In a release BIO chief Jim Greenwood said the group would continue to offer its advice to regulators as they hammer out the rules over biosimilar development. Some of the biggest companies in the industry, like Amgen and Merck and Biogen Idec, have set up biosimilar initiatives. BIO has been advocating that the new biosims that will compete with branded products should be put through a rigorous clinical trial program, avoiding the onslaught of cheap copycats that has blighted traditional small molecule treatments.
"In addition, BIO will continue to support efforts to repeal the Independent Payment Advisory Board (IPAB), which threatens patient access to needed cures and medical breakthroughs," noted Greenwood.
Drugmakers can rest easy on healthcare reform as well. With the Supreme Court's ruling to uphold the law, pharma's $80 billion worth of horse-trading stays intact. Yes, the discounts that have taken a bite out of U.S. sales will stand. But the insurance mandate stands too. So, drugmakers will see that big influx of patients--the reason they traded away those discounts--when that provision takes effect in 2014.
How big an influx?
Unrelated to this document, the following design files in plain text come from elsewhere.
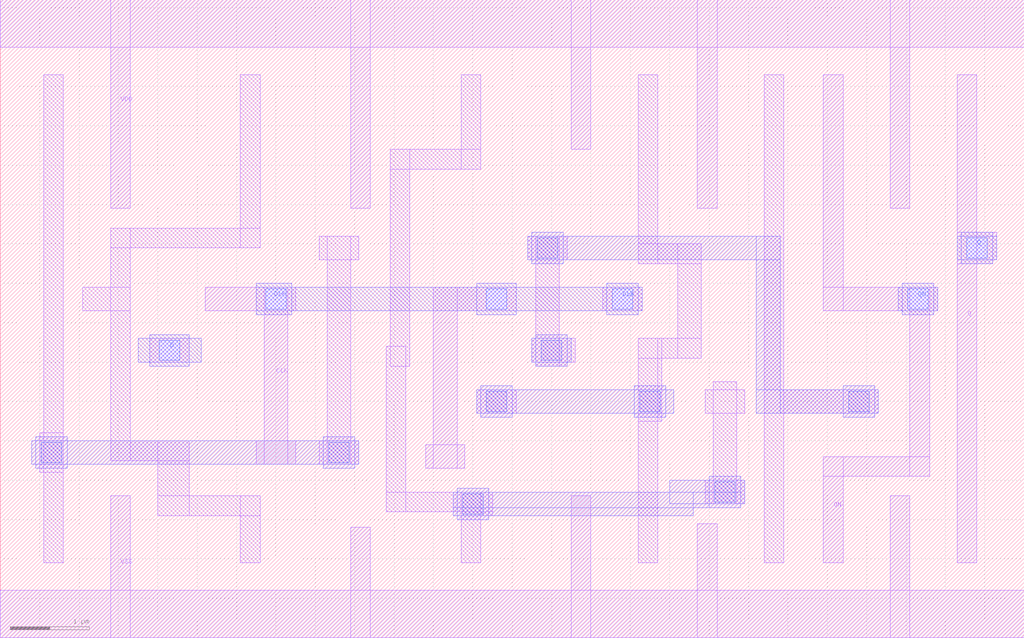
<source format=lef>
# Copyright 2022 Google LLC
# Licensed under the Apache License, Version 2.0 (the "License");
# you may not use this file except in compliance with the License.
# You may obtain a copy of the License at
#
#      http://www.apache.org/licenses/LICENSE-2.0
#
# Unless required by applicable law or agreed to in writing, software
# distributed under the License is distributed on an "AS IS" BASIS,
# WITHOUT WARRANTIES OR CONDITIONS OF ANY KIND, either express or implied.
# See the License for the specific language governing permissions and
# limitations under the License.
VERSION 5.7 ;
BUSBITCHARS "[]" ;
DIVIDERCHAR "/" ;

MACRO gf180mcu_osu_sc_gp12t3v3__dff_1
  CLASS CORE ;
  ORIGIN 0 0 ;
  FOREIGN gf180mcu_osu_sc_gp12t3v3__dff_1 0 0 ;
  SIZE 13 BY 8.1 ;
  SYMMETRY X Y ;
  SITE GF180_3p3_12t ;
  PIN VDD
    DIRECTION INOUT ;
    USE POWER ;
    SHAPE ABUTMENT ;
    PORT
      LAYER MET1 ;
        RECT 0 7.5 13 8.1 ;
        RECT 11.3 5.45 11.55 8.1 ;
        RECT 8.85 5.45 9.1 8.1 ;
        RECT 7.25 6.2 7.5 8.1 ;
        RECT 4.45 5.45 4.7 8.1 ;
        RECT 1.4 5.45 1.65 8.1 ;
    END
  END VDD
  PIN VSS
    DIRECTION INOUT ;
    USE GROUND ;
    PORT
      LAYER MET1 ;
        RECT 0 0 13 0.6 ;
        RECT 11.3 0 11.55 1.8 ;
        RECT 8.85 0 9.1 1.45 ;
        RECT 7.25 0 7.5 1.8 ;
        RECT 4.45 0 4.7 1.4 ;
        RECT 1.4 0 1.65 1.8 ;
    END
  END VSS
  PIN CLK
    DIRECTION INPUT ;
    USE CLOCK ;
    PORT
      LAYER MET1 ;
        RECT 7.65 4.15 8.15 4.45 ;
        RECT 5.5 4.15 6.55 4.45 ;
        RECT 5.4 2.15 5.9 2.45 ;
        RECT 5.5 2.15 5.8 4.45 ;
        RECT 2.6 4.15 3.75 4.45 ;
        RECT 3.25 2.2 3.75 2.5 ;
        RECT 3.35 2.2 3.65 4.45 ;
      LAYER MET2 ;
        RECT 3.25 4.15 8.15 4.45 ;
        RECT 7.7 4.1 8.1 4.5 ;
        RECT 6.05 4.1 6.55 4.5 ;
        RECT 3.25 4.1 3.7 4.5 ;
      LAYER VIA12 ;
        RECT 3.37 4.17 3.63 4.43 ;
        RECT 6.17 4.17 6.43 4.43 ;
        RECT 7.77 4.17 8.03 4.43 ;
    END
  END CLK
  PIN D
    DIRECTION INPUT ;
    USE SIGNAL ;
    PORT
      LAYER MET1 ;
        RECT 1.9 3.5 2.4 3.8 ;
      LAYER MET2 ;
        RECT 1.75 3.5 2.55 3.8 ;
        RECT 1.9 3.45 2.4 3.85 ;
      LAYER VIA12 ;
        RECT 2.02 3.52 2.28 3.78 ;
    END
  END D
  PIN Q
    DIRECTION OUTPUT ;
    USE SIGNAL ;
    PORT
      LAYER MET1 ;
        RECT 12.15 4.8 12.65 5.15 ;
        RECT 12.15 4.75 12.6 5.15 ;
        RECT 12.15 0.95 12.4 7.15 ;
      LAYER MET2 ;
        RECT 12.15 4.8 12.65 5.1 ;
        RECT 12.2 4.75 12.6 5.15 ;
      LAYER VIA12 ;
        RECT 12.27 4.82 12.53 5.08 ;
    END
  END Q
  PIN QN
    DIRECTION OUTPUT ;
    USE SIGNAL ;
    PORT
      LAYER MET1 ;
        RECT 10.45 4.15 11.9 4.45 ;
        RECT 11.55 2.05 11.8 4.45 ;
        RECT 10.45 2.05 11.8 2.3 ;
        RECT 10.45 4.15 10.7 7.15 ;
        RECT 10.45 0.95 10.7 2.3 ;
      LAYER MET2 ;
        RECT 11.4 4.15 11.9 4.45 ;
        RECT 11.45 4.1 11.85 4.5 ;
      LAYER VIA12 ;
        RECT 11.52 4.17 11.78 4.43 ;
    END
  END QN
  OBS
    LAYER MET2 ;
      RECT 6.75 4.75 7.15 5.15 ;
      RECT 6.7 4.8 9.9 5.1 ;
      RECT 9.6 2.85 9.9 5.1 ;
      RECT 10.7 2.8 11.1 3.2 ;
      RECT 9.6 2.85 11.15 3.15 ;
      RECT 9 1.65 9.4 2.05 ;
      RECT 8.5 1.7 9.45 2 ;
      RECT 5.8 1.5 6.2 1.9 ;
      RECT 5.75 1.55 8.8 1.85 ;
      RECT 5.75 1.65 9.4 1.85 ;
      RECT 8.05 2.8 8.45 3.2 ;
      RECT 6.1 2.8 6.5 3.2 ;
      RECT 6.05 2.85 8.55 3.15 ;
      RECT 6.8 3.45 7.2 3.85 ;
      RECT 6.75 3.5 7.25 3.8 ;
      RECT 4.1 2.15 4.5 2.55 ;
      RECT 0.45 2.15 0.85 2.55 ;
      RECT 0.4 2.2 4.55 2.5 ;
    LAYER VIA12 ;
      RECT 10.77 2.87 11.03 3.13 ;
      RECT 9.07 1.72 9.33 1.98 ;
      RECT 8.12 2.87 8.38 3.13 ;
      RECT 6.87 3.52 7.13 3.78 ;
      RECT 6.82 4.82 7.08 5.08 ;
      RECT 6.17 2.87 6.43 3.13 ;
      RECT 5.87 1.57 6.13 1.83 ;
      RECT 4.17 2.22 4.43 2.48 ;
      RECT 0.52 2.22 0.78 2.48 ;
    LAYER MET1 ;
      RECT 9.7 0.95 9.95 7.15 ;
      RECT 9.7 2.85 11.15 3.15 ;
      RECT 9.05 1.7 9.35 3.25 ;
      RECT 8.95 2.85 9.45 3.15 ;
      RECT 8.95 1.7 9.45 2 ;
      RECT 8.1 4.75 8.35 7.15 ;
      RECT 8.1 4.75 8.9 5 ;
      RECT 8.6 3.55 8.9 5 ;
      RECT 8.1 3.55 8.9 3.8 ;
      RECT 8.1 2.75 8.4 3.8 ;
      RECT 8.1 0.95 8.35 3.8 ;
      RECT 6.7 4.8 7.2 5.1 ;
      RECT 6.8 3.45 7.1 5.1 ;
      RECT 6.75 3.5 7.3 3.8 ;
      RECT 6.8 3.45 7.2 3.8 ;
      RECT 5.85 5.95 6.1 7.15 ;
      RECT 4.95 5.95 6.1 6.2 ;
      RECT 4.95 3.45 5.2 6.2 ;
      RECT 4.9 1.6 5.15 3.7 ;
      RECT 4.9 1.6 6.25 1.85 ;
      RECT 5.85 1.55 6.25 1.85 ;
      RECT 5.85 0.95 6.1 1.85 ;
      RECT 4.05 4.8 4.55 5.1 ;
      RECT 4.15 2.2 4.45 5.1 ;
      RECT 4.05 2.2 4.55 2.5 ;
      RECT 3.05 4.95 3.3 7.15 ;
      RECT 1.4 4.95 3.3 5.2 ;
      RECT 1.4 2.25 1.65 5.2 ;
      RECT 1.05 4.15 1.65 4.45 ;
      RECT 1.4 2.25 2.4 2.5 ;
      RECT 2 1.55 2.4 2.5 ;
      RECT 2 1.55 3.3 1.8 ;
      RECT 3.05 0.95 3.3 1.8 ;
      RECT 0.55 0.95 0.8 7.15 ;
      RECT 0.5 2.1 0.8 2.6 ;
      RECT 6.05 2.85 6.55 3.15 ;
  END
END gf180mcu_osu_sc_gp12t3v3__dff_1

</source>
According to New York Times figures, taken from the Congressional Budget Office's report on the Affordable Care Act, the number of insured Americans under age 65 will leap past 240 million as the mandate takes effect, climbing to 250 million-plus by 2022.
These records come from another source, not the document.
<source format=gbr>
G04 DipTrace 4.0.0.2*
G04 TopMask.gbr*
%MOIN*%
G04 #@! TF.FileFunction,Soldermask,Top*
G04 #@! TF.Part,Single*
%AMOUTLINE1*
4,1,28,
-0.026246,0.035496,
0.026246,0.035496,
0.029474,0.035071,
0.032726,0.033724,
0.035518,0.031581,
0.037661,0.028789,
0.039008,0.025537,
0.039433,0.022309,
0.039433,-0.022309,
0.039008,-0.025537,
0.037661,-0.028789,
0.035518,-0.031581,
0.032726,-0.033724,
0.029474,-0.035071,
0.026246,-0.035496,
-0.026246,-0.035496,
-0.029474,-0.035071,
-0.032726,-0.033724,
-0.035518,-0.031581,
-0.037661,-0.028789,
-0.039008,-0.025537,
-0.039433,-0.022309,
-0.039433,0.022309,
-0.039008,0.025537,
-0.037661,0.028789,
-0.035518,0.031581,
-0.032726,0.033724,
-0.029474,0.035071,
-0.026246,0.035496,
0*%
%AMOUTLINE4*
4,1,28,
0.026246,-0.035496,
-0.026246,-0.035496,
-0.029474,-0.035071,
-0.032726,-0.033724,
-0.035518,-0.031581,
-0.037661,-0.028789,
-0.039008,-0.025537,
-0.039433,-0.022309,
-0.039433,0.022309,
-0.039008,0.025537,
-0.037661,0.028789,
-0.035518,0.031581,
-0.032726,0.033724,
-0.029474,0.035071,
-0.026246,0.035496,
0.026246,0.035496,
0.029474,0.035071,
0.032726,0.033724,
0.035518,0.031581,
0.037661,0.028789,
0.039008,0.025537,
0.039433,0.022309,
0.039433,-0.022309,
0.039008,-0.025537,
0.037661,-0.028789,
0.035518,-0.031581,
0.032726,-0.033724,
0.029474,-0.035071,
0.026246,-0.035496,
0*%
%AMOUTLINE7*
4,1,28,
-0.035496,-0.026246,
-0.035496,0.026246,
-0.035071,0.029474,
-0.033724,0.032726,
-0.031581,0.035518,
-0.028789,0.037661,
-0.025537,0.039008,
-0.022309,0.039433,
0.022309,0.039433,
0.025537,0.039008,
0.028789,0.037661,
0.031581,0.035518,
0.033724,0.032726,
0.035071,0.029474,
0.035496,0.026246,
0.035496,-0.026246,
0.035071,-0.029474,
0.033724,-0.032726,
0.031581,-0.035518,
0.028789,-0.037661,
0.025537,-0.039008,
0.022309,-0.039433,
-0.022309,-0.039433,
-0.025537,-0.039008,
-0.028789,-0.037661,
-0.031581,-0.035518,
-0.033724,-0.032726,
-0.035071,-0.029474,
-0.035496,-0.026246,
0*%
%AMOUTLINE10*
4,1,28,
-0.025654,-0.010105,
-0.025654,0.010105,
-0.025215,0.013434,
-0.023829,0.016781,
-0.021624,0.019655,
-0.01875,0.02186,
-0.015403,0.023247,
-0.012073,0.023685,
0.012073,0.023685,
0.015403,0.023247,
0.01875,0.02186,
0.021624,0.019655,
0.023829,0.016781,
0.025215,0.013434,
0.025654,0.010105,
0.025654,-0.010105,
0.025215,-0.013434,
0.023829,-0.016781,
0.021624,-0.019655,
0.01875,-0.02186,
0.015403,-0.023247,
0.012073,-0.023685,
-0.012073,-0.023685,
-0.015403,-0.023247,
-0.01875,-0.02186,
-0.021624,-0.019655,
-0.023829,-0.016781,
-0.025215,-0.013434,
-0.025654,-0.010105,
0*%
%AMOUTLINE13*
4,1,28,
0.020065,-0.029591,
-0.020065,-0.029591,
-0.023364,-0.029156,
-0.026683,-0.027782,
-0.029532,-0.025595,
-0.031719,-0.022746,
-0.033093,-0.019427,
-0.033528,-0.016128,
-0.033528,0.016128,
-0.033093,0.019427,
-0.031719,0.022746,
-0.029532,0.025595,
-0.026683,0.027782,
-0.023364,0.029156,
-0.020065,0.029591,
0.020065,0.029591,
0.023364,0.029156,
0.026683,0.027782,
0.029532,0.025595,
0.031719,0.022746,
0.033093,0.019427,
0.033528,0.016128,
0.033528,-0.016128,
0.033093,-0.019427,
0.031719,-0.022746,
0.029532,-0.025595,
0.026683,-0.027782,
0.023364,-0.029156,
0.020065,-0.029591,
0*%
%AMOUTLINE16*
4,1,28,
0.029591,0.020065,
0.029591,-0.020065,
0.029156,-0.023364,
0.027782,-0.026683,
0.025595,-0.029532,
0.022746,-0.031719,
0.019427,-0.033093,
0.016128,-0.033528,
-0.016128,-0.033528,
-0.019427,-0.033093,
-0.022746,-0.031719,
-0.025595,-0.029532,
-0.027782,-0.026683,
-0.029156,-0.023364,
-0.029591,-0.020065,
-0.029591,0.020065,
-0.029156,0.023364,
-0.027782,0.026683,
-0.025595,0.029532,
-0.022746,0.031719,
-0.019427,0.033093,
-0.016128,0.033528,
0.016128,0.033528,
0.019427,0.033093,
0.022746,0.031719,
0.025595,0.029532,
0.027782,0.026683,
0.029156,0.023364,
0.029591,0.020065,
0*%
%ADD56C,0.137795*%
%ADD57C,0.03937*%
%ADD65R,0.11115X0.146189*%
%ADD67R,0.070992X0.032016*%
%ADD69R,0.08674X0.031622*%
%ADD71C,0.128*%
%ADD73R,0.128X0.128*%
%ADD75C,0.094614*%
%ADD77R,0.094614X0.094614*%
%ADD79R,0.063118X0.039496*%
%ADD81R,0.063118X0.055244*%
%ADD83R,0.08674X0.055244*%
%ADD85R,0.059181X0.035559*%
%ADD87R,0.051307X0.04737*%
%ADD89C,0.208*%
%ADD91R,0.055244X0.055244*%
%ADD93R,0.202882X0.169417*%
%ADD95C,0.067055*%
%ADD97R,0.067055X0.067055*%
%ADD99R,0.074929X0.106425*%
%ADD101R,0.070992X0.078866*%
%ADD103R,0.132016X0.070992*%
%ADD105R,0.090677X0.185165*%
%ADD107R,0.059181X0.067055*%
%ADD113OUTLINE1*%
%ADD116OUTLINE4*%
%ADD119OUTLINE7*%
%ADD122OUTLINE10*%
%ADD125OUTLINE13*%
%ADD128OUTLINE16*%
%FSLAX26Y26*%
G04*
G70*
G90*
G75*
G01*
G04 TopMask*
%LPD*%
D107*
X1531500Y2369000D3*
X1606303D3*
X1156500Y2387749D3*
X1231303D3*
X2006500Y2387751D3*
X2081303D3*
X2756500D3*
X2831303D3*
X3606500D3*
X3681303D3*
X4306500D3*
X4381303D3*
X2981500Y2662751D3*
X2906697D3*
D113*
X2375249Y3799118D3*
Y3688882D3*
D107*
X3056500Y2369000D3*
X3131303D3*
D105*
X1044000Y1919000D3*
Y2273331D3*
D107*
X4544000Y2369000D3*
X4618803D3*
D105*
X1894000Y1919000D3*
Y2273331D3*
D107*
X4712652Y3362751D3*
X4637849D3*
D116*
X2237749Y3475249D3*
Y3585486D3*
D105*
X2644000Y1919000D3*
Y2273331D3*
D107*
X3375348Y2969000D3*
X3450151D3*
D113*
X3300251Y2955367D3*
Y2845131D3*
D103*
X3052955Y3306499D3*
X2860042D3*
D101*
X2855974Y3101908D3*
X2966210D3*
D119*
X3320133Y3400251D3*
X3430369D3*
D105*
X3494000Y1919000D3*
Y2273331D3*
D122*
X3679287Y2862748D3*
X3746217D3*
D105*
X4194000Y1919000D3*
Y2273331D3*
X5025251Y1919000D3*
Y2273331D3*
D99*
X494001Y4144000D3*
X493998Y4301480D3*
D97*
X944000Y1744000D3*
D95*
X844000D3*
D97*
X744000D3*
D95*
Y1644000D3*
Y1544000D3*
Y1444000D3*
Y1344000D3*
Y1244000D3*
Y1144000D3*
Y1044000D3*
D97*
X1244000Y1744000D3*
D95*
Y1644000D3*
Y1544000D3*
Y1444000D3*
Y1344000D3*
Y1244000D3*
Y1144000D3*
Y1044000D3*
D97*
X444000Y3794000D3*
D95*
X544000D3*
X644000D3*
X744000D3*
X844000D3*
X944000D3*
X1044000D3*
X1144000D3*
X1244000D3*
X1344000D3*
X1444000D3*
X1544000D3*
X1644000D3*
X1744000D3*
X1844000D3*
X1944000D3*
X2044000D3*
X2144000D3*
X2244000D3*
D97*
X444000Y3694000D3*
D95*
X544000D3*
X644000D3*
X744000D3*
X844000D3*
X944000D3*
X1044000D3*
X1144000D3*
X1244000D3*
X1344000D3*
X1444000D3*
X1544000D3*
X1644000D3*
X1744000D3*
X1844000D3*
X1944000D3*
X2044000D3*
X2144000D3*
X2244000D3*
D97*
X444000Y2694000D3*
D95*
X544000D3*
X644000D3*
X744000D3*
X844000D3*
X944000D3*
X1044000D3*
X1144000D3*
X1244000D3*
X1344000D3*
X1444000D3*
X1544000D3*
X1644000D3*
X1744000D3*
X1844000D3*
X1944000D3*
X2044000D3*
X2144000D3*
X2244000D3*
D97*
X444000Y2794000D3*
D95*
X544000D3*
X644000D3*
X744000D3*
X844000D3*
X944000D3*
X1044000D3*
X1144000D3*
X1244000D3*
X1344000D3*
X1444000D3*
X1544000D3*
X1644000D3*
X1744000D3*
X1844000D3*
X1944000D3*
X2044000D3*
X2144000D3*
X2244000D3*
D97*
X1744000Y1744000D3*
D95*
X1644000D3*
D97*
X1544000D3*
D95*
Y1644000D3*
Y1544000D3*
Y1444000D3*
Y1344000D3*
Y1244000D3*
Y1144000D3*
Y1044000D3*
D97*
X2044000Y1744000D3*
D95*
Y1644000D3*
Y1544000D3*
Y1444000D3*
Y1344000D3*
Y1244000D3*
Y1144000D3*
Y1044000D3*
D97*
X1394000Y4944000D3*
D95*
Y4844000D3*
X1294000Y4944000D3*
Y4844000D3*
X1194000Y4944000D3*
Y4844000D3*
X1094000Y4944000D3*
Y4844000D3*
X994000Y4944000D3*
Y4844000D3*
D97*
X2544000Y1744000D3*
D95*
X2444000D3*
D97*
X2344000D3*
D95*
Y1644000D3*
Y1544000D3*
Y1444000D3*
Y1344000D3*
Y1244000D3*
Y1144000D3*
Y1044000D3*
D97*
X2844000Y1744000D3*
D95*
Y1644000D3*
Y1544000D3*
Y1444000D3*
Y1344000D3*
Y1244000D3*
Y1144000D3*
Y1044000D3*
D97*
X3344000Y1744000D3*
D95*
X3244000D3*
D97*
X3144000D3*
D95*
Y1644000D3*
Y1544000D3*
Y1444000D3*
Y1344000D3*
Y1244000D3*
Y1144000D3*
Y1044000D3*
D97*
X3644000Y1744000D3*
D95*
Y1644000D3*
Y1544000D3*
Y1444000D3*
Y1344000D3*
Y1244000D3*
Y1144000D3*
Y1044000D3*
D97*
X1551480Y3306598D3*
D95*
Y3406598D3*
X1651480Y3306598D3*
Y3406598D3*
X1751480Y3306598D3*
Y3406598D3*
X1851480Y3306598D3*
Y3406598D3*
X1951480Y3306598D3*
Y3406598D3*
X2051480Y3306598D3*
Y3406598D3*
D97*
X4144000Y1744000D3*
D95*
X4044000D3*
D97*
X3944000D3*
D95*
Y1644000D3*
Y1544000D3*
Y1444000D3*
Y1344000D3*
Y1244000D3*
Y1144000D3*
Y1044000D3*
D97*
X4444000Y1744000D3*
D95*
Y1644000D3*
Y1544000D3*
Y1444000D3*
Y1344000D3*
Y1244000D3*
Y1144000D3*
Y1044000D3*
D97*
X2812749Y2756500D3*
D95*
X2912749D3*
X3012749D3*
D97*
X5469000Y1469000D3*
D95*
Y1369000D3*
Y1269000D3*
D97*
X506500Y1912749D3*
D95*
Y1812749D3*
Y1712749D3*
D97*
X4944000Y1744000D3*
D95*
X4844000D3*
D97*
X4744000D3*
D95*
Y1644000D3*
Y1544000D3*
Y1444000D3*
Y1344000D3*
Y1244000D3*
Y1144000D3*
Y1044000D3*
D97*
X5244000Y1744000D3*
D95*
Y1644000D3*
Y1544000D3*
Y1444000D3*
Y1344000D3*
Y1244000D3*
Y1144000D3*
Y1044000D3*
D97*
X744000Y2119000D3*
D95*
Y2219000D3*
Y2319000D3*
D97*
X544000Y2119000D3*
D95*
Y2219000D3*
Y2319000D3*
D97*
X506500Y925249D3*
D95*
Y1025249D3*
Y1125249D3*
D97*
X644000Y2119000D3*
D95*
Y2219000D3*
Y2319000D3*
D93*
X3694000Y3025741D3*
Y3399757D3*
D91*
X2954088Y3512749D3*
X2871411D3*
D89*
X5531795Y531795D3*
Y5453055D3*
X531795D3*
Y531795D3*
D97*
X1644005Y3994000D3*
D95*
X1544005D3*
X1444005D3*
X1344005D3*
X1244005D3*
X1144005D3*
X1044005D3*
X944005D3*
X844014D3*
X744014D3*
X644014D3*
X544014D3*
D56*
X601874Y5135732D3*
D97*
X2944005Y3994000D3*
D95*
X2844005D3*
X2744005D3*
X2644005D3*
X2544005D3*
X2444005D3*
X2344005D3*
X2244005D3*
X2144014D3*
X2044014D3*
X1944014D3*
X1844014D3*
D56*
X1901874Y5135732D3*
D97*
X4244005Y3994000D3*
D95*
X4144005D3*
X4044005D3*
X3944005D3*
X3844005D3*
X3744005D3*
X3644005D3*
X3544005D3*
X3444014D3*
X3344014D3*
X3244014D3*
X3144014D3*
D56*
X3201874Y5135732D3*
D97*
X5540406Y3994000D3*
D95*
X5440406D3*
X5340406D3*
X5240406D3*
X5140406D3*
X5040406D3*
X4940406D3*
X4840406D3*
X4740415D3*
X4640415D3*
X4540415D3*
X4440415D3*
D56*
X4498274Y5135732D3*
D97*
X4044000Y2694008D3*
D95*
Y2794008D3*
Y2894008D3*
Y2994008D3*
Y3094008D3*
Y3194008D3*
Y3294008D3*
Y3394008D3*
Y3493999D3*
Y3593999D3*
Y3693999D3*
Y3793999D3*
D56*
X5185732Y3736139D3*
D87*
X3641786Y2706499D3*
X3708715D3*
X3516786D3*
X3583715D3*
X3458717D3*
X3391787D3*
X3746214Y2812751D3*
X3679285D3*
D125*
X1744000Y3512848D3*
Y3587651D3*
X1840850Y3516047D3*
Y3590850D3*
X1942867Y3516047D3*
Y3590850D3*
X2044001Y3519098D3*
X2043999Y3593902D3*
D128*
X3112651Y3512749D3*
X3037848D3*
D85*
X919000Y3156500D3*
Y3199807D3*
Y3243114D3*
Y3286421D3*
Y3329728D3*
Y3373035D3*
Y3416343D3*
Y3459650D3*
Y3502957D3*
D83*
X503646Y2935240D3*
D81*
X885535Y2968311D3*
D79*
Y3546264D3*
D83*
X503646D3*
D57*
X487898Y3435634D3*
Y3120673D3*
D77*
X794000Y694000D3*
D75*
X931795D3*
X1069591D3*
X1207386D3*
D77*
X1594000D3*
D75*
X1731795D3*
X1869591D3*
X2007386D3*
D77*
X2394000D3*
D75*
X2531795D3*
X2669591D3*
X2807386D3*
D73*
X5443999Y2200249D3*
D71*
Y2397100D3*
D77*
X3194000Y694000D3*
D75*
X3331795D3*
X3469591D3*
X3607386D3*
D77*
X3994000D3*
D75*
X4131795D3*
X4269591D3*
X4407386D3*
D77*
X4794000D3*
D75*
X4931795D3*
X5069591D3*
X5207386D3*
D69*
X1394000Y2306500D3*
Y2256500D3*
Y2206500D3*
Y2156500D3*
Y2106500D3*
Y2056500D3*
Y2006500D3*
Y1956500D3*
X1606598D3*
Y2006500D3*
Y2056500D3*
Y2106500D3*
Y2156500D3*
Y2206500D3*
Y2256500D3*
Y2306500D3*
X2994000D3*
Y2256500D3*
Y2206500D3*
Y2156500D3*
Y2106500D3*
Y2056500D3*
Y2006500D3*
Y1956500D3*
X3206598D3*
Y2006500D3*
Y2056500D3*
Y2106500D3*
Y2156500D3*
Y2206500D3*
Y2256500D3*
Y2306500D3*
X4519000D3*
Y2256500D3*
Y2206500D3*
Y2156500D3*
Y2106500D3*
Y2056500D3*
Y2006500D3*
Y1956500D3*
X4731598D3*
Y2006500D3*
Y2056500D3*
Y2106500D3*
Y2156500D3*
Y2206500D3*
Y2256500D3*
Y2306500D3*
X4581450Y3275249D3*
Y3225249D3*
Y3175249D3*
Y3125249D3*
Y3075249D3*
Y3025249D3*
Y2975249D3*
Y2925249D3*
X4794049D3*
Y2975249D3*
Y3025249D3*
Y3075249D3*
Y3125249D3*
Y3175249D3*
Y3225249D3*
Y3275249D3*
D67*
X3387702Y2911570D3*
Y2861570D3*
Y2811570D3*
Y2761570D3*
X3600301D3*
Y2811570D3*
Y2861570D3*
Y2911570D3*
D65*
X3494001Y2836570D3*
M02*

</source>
Meanwhile, the number of uninsured will now drop as expected, with a steep decline beginning in 2014 and continuing through around 2106. Rather than 50 million-plus Americans without health insurance, we'll be looking at around 27 million by 2022.
Minutes after the ruling, AdvaMed President and CEO Stephen Ubl issued a statement that reiterated support the device industry's major trade group continues to have for the "goals of health care reform." But the device tax is expected to raise about $30 billion from the industry over a decade to help fund some of the law's major provisions And Ubl said the tax must still be repealed "because of its damaging effects on economic competitiveness, jobs and the research and development needed to find tomorrows treatments and cures."
He noted that the House has already voted to repeal the tax, and that AdvaMed plans to keep pushing for its removal "with policymakers on both sides of the aisle."